# Information supplied
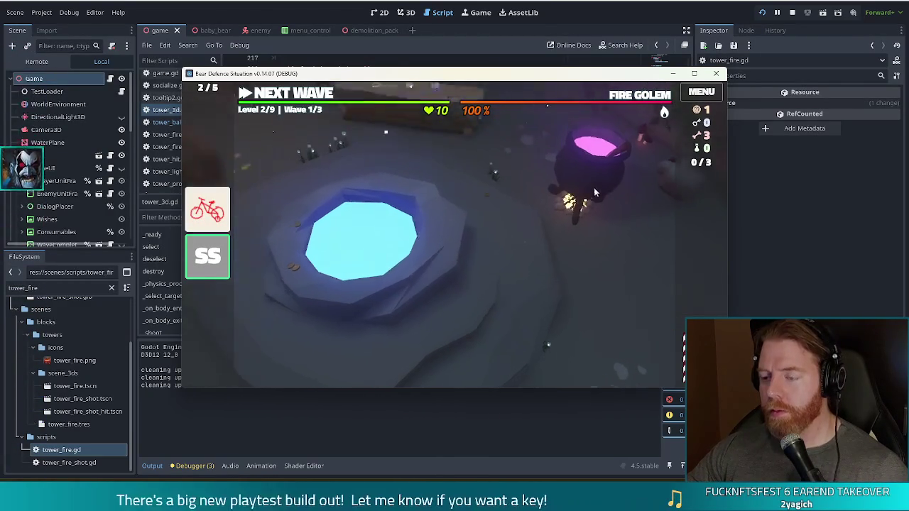
In the cauldron, add a bone and cast Duplicate Card on the Ace of Water
{"action": "left_click", "coordinate": [647, 228]}
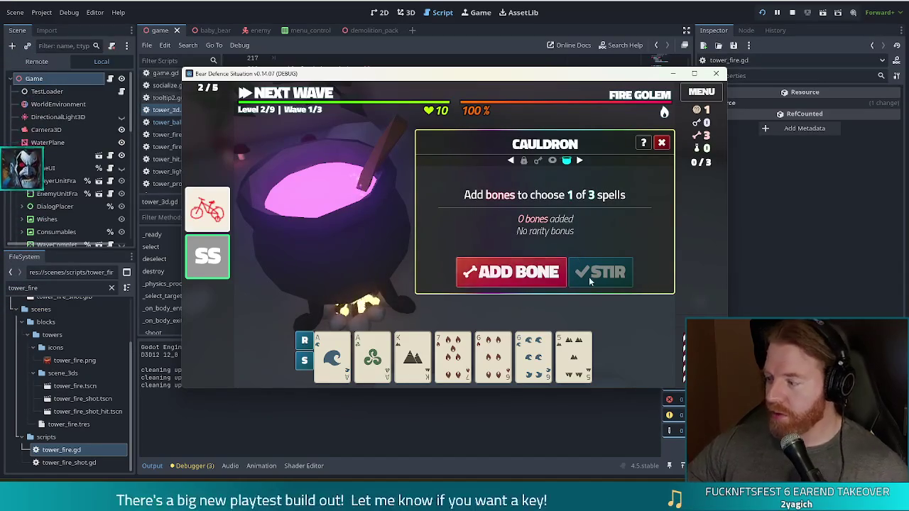
{"action": "left_click", "coordinate": [511, 272]}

# Task goal
Scan the data above for the string "action" and copy each line where it appears.

# Answer space
{"action": "left_click", "coordinate": [647, 228]}
{"action": "left_click", "coordinate": [511, 272]}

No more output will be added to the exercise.